Smelly hot tub water can indicate low levels of chlorine or bromine sanitizer, a dirty filter, or water with high levels of total dissolved solids likely from going too long in between water changes.

Luckily, all of those problems have simple remedies. And the solutions can easily be put into practice and just become part of your routine, taking just a few minutes per week.

If this is something you are facing, this article is just for you.

So we’ll cover all the possible causes, how to know which one applies to you, and how to fix each one, quickly and easily. Let’s get into it!

Does bad-smelling hot tub water mean anything?

Cloudy or smelly water in a hot tub can indicate a low pH, high alkalinity, or low chlorine levels. The issue is potentially harmful or at least unpleasant and should be addressed before getting in.

So, when you lift that lid on your hot tub and get a bad smell, you know you have a problem. This is often accompanied by cloudiness in the water. DO NOT GO IN!
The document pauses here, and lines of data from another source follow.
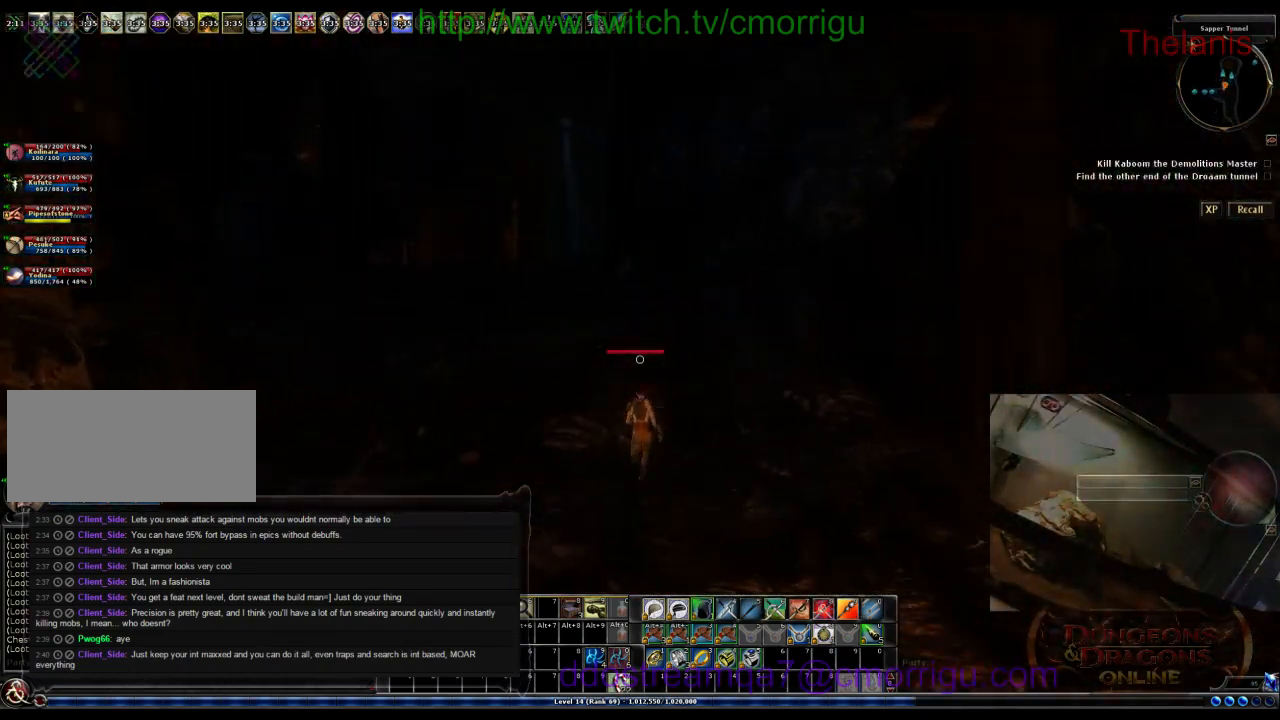
{"keys": ["w"], "events": []}
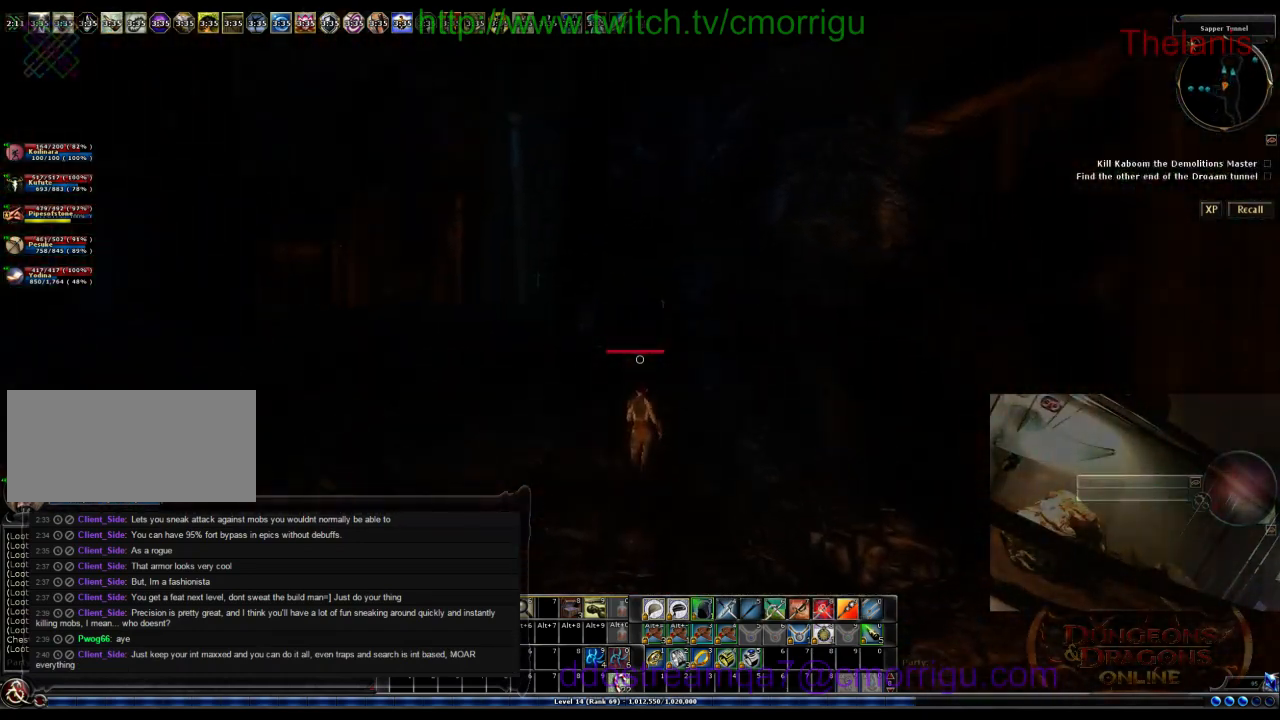
{"keys": ["w"], "events": []}
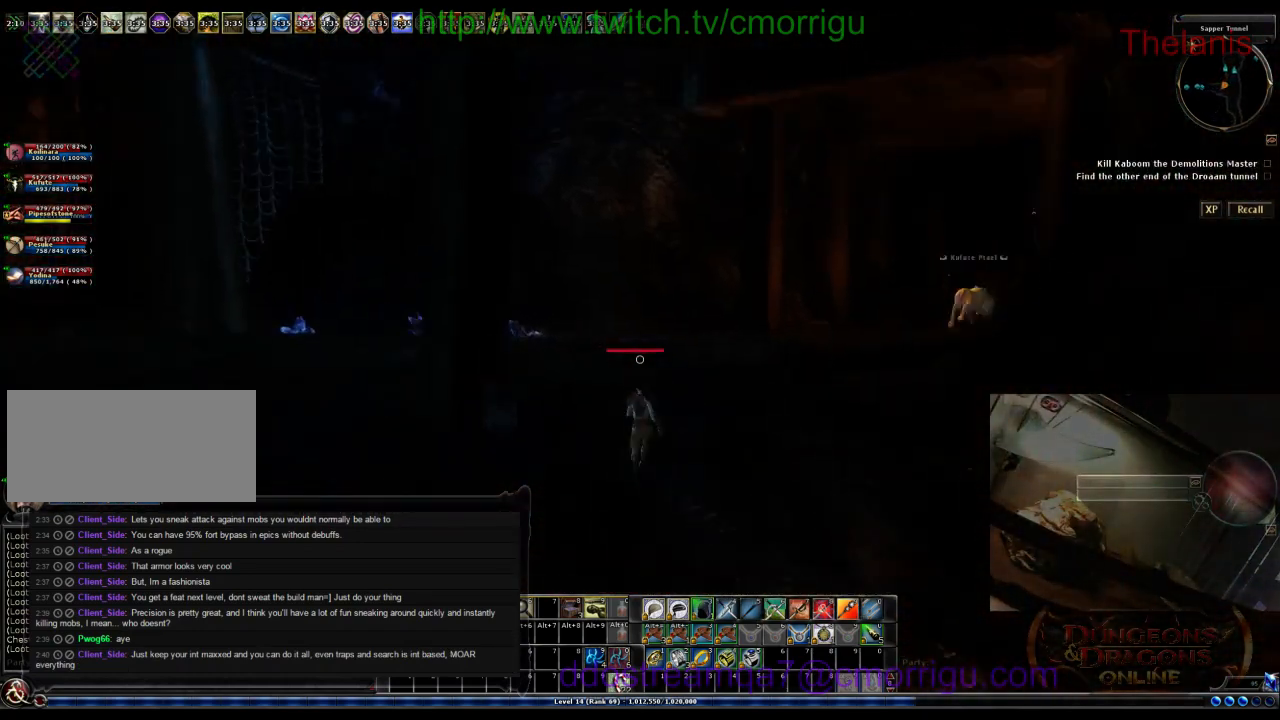
{"keys": ["w"], "events": [[300, "space", "down"], [467, "space", "up"]]}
The first thing to do is check pH and alkalinity.

If the pH is too low, you may notice a sharp, pungent smell. If you get a musty, stale odor, that is an indication that the pH is too high. High alkalinity can also be the cause of cloudy water.

Start by testing the Total Alkalinity (TA), which should be between 80 and 120 parts per million (ppm).

Then test the pH, which should be between 7.2 and 7.8 ppm. You should always adjust the TA first because if this is outside those parameters, you will have difficulty balancing the pH.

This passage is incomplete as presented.